Perched atop the hill ranges in the northern part of the State of Manipur, at an elevation of about 2020 metres above sea level, is a small hill station called Ukhrul, the land of the Tangkhul Naga tribe of Manipur.
The Ukhrul town is located 84 kilometres from the State capital Imphal. A good metalled National Highway 150 connects Imphal with Ukhrul through a picturesque hilly area.
On our journey, halfway from Imphal, we reached a village Litan where a lively cluster of small shops and hotels (which are actually small tea stalls and not the regular lodging ones) are strategically located offering a stopover for refreshment. After a hot cuppa tea and some snacks, we resumed our drive which then began the climb with incredulous twists and turns. Although the road was metalled it was treacherously narrow and winding for one to have a comfortable drive.
The popular Siroy Peak, the actual name of which is Shirui Kashung Peak stands at an elevation of about 2,835 m. The peak is famed for the ‘Siroy Lily’. Locally called as ‘Kashongwon’ and scientifically named the ‘Lilium Mackliniae’, Siroy Lily is a special variety of Lily that grows only on the Shirui hill. The discovery of the rare variety of Lily endemic to the Shirui Hill is credited to an English Botanist and explorer named Francis Kingdon Ward aka Frank Kingdon-Ward who is known for his expeditions (reported to be more than 25) hunting flowers in the region around Tibet, North Western China, Myanmar and of course the Northeast of India. He had come to Ukhrul in 1946 with Jean Macklin (who became his second wife) and on discovering the rare species of lily named it after her. Once known to bloom wildly across the face of the Shirui hill during mid-May to early June, the environmental changes have shrunk the natural habitat of the rare flower to the top of the hill. A National park was set up in 1982 for the preservation of this rare flower. My visit being off-season, I did not get to see the famous Lily of Shirui, the State flower of Manipur, yet.

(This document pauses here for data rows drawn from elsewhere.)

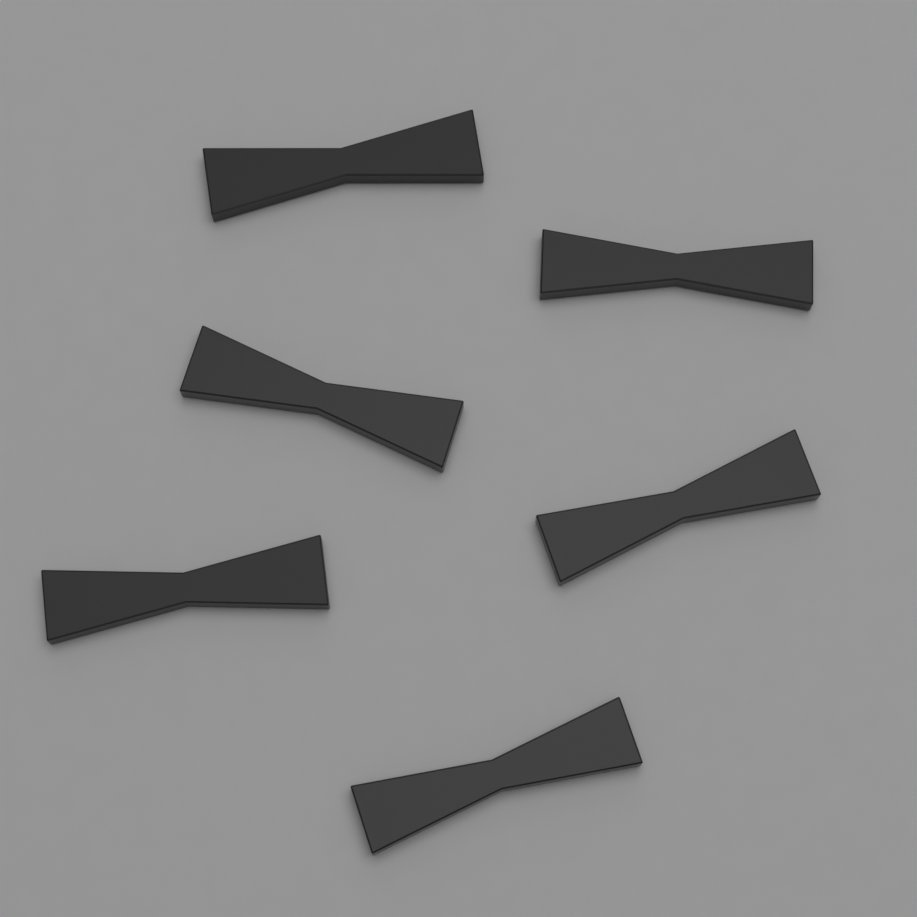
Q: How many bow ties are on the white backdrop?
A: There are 6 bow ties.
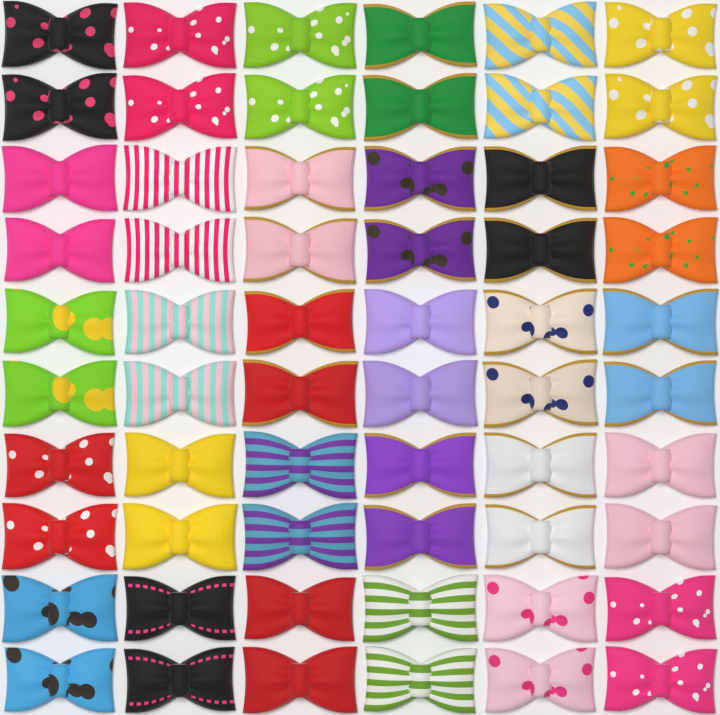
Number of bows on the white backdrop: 60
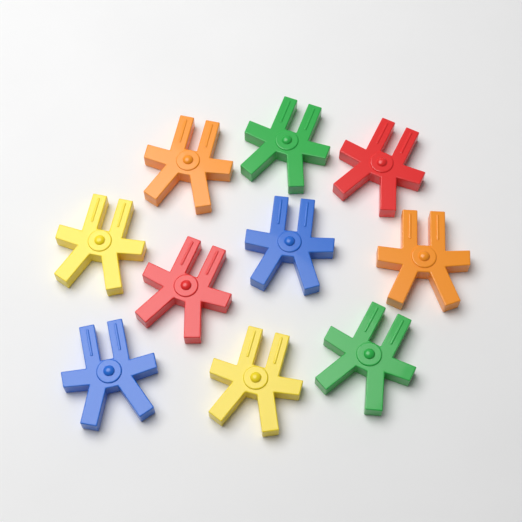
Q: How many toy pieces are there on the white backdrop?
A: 10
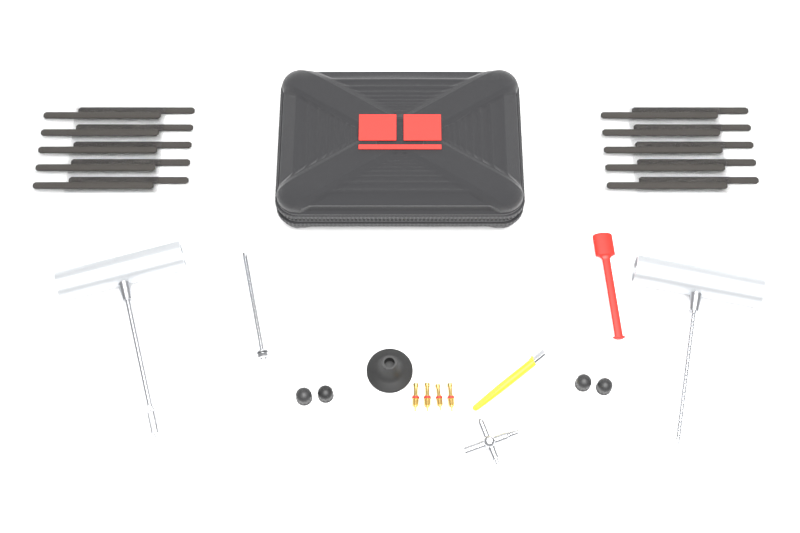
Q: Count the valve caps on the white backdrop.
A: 4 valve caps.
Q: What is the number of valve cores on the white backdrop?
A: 4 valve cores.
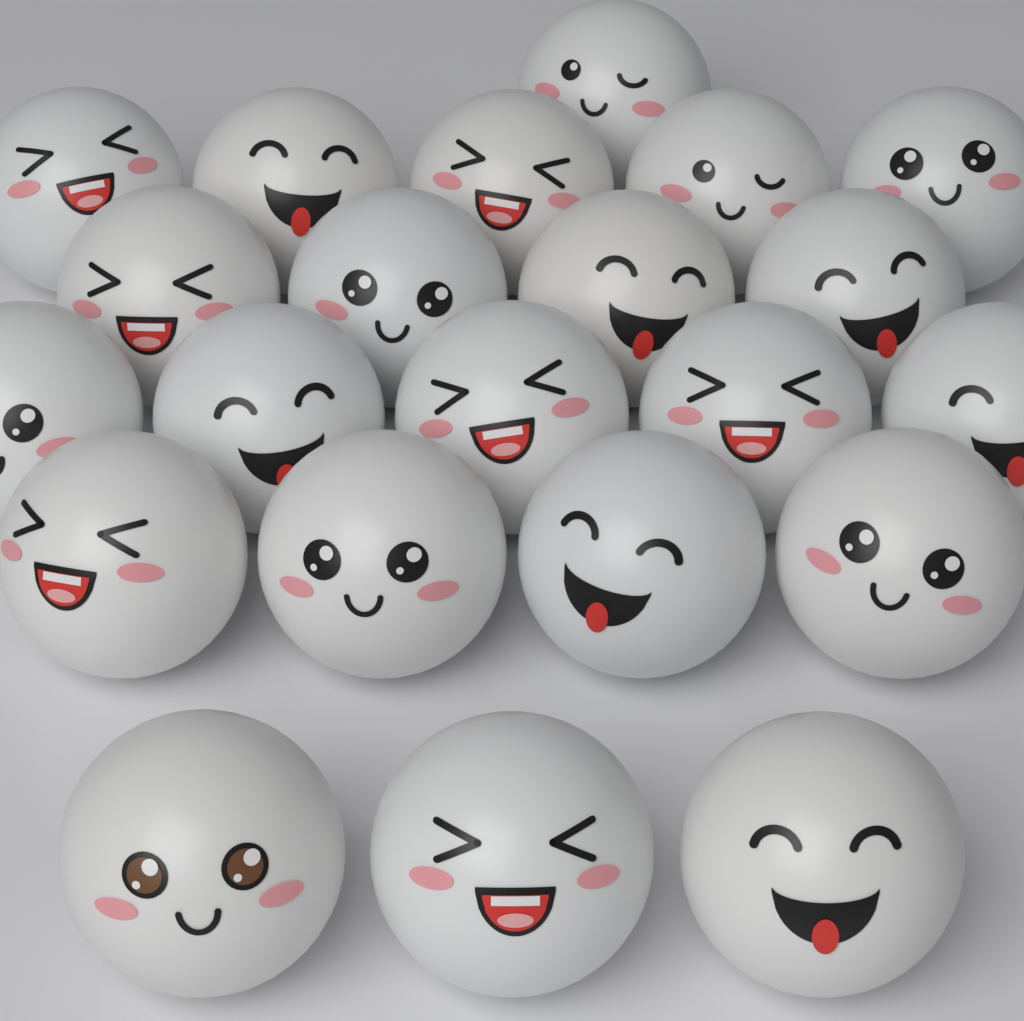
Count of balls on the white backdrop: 22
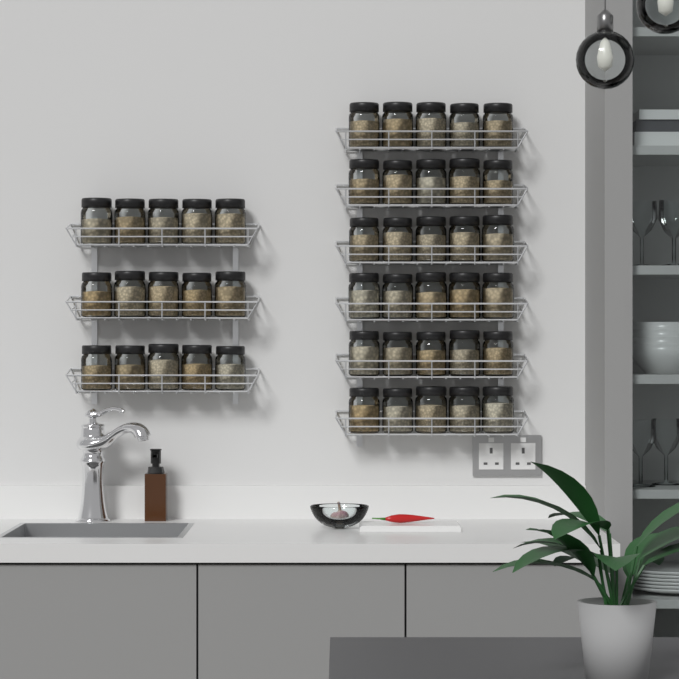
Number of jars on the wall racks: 45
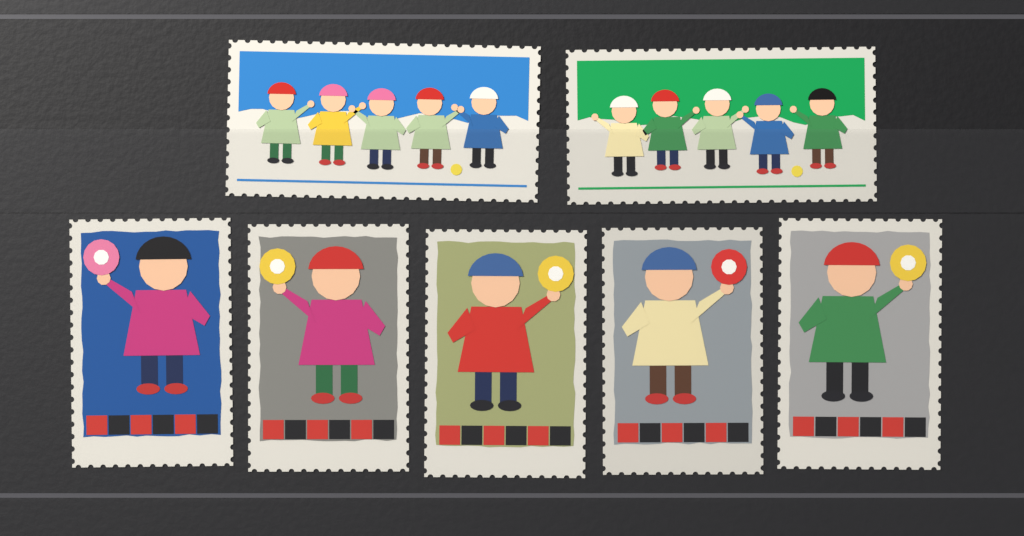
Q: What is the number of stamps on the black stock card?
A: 7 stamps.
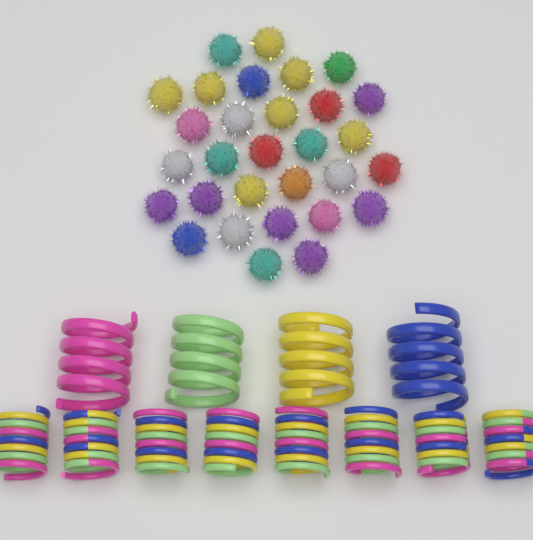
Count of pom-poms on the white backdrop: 30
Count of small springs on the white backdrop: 8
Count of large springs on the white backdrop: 4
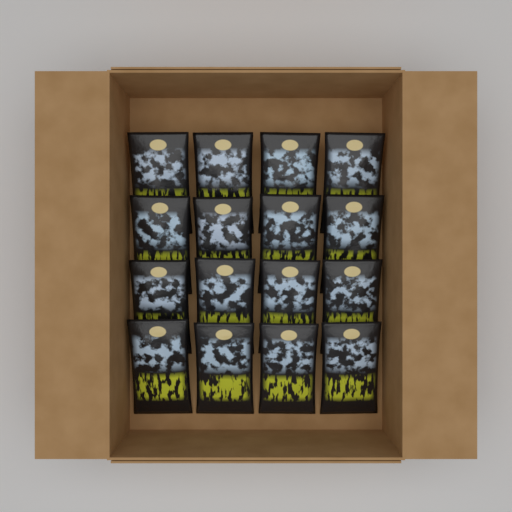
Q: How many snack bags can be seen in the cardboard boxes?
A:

I have visited Ukhrul for professional purpose. Some of the images are imprinted on my mind like the thick blanket of clouds hovering below the town. It looked like a fairytale village on top of the clouds, a sight I could never forget. To me, it was indeed the Switzerland of Manipur.
Ukhrul, beautiful as it may be, has spread all over, the core area of the town is unrecognisable with every inch of space being crowded up and the fringes expanding. It is a totally new place to me. The market of Ukhrul has also expanded beyond the original Wino Bazar, Phungreitang becoming a major landmark. The hustle and bustle are quite invigorating with some very interesting stuff.
Although existing beyond recognition, the town still had the old rustic charm of a tribal village. The most alluring part of Ukhrul is the mesmerizing hills. Gentle and rolling, covered in a thick blanket of evergreen forest dotted with patches of human settlements on the lofty hilltops, the hills offer a pleasant view filling the onlooker with a sense of calmness and gratification. It is a beautiful gift of God indeed. How I wish we humans would stop being so greedy and selfish, and instead focus on preserving and developing the bounties of nature that God has laid on our laps.